Goal of the exercise:
Repeat the entire listing exactly. Omit all pictures.

┌─ Available records

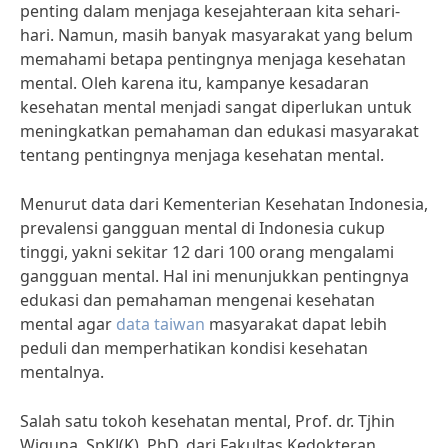
penting dalam menjaga kesejahteraan kita sehari-
hari. Namun, masih banyak masyarakat yang belum
memahami betapa pentingnya menjaga kesehatan
mental. Oleh karena itu, kampanye kesadaran
kesehatan mental menjadi sangat diperlukan untuk
meningkatkan pemahaman dan edukasi masyarakat
tentang pentingnya menjaga kesehatan mental.
Menurut data dari Kementerian Kesehatan Indonesia,
prevalensi gangguan mental di Indonesia cukup
tinggi, yakni sekitar 12 dari 100 orang mengalami
gangguan mental. Hal ini menunjukkan pentingnya
edukasi dan pemahaman mengenai kesehatan
mental agar
data taiwan
masyarakat dapat lebih
peduli dan memperhatikan kondisi kesehatan
mentalnya.
Salah satu tokoh kesehatan mental, Prof. dr. Tjhin
Wiguna, SpKJ(K), PhD, dari Fakultas Kedokteran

└─

Exercise answer:
penting dalam menjaga kesejahteraan kita sehari-
hari. Namun, masih banyak masyarakat yang belum
memahami betapa pentingnya menjaga kesehatan
mental. Oleh karena itu, kampanye kesadaran
kesehatan mental menjadi sangat diperlukan untuk
meningkatkan pemahaman dan edukasi masyarakat
tentang pentingnya menjaga kesehatan mental.
Menurut data dari Kementerian Kesehatan Indonesia,
prevalensi gangguan mental di Indonesia cukup
tinggi, yakni sekitar 12 dari 100 orang mengalami
gangguan mental. Hal ini menunjukkan pentingnya
edukasi dan pemahaman mengenai kesehatan
mental agar
data taiwan
masyarakat dapat lebih
peduli dan memperhatikan kondisi kesehatan
mentalnya.
Salah satu tokoh kesehatan mental, Prof. dr. Tjhin
Wiguna, SpKJ(K), PhD, dari Fakultas Kedokteran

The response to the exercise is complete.